To the best of our knowledge, this study comprehensively assessed the correlations between NC and MetS and metabolic risk factors in both women with PCOS and without PCOS. The strengths of our study lie in the complete and validated metabolic data, as well as the standardized measurement of NC. Moreover, the inter-observer differences in measurement are small in NC, which makes our findings easily and stably applicable to clinical practice. Most infertile women with PCOS tend to neglect the importance of long-term management of PCOS after conception by assisted reproductive technology. However, several limitations should be taken into consideration. First, the single-center retrospective design of this study limits its ability to interpret the causality of associations. Second, selection bias could not be excluded since all the participants were infertile women seeking ART treatment in our reproductive center. Thus, we failed to assess the association of NC and MetS in women who conceived naturally. Thus, prospectively designed studies on a larger scale should be conducted to strengthen our findings.

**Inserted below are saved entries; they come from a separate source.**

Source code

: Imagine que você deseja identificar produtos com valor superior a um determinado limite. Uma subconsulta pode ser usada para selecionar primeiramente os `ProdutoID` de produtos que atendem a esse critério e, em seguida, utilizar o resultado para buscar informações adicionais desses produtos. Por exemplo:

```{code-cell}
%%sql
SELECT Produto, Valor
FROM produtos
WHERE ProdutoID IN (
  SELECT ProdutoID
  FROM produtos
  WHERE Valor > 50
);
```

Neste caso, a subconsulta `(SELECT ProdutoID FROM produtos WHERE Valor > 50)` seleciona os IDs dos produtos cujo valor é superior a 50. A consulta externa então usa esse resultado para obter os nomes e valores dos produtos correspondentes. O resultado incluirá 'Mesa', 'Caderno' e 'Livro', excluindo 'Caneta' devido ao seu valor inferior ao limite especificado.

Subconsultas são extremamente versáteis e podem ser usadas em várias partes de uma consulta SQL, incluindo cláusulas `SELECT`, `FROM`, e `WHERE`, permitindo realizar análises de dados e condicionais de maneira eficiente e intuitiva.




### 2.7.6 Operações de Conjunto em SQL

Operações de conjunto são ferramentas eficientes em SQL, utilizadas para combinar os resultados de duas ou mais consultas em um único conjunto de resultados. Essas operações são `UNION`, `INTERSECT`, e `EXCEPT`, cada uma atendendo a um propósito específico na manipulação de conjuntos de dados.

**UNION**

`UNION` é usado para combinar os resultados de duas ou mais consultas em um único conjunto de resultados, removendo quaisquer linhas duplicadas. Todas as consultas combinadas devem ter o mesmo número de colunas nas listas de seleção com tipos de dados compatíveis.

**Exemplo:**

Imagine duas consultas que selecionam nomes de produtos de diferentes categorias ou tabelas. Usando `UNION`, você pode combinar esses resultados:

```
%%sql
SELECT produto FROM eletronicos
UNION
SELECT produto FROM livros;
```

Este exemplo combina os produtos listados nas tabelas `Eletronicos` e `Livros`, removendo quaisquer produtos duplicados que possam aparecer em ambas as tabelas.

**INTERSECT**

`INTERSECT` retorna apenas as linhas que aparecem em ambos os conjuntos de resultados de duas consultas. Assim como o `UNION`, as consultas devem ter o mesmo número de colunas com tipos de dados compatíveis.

In summary, we found that NC was positively and independently correlated with the prevalence of MetS in women with PCOS. The best cutoff value of NC for detecting MetS was 33.0 cm, with a comparable predictive value with BMI. Therefore, as a simple, stable and highly reproducible measuring method, more prospectively designed studies are needed to establish clinical utility in the routine clinical assessment and long-term management of women with PCOS.

Acknowledgements

This work was supported by Natural Science Foundation of Zhejiang Province (LGD21H070001), Health Department of Zhejiang province (2021KY785) and Wenzhou Municipal Science and Technology Bureau Foundation of Wenzhou, Zhejiang, China (Y2020517).

We would like to thank all the doctors, nurses and laboratory staffs at the Reproductive Medicine Center of the First Affiliated Hospital of Wenzhou Medical University for providing all the necessary information required for this study.

Disclosure

None of the authors have any potential conflicts of interest associated with this research.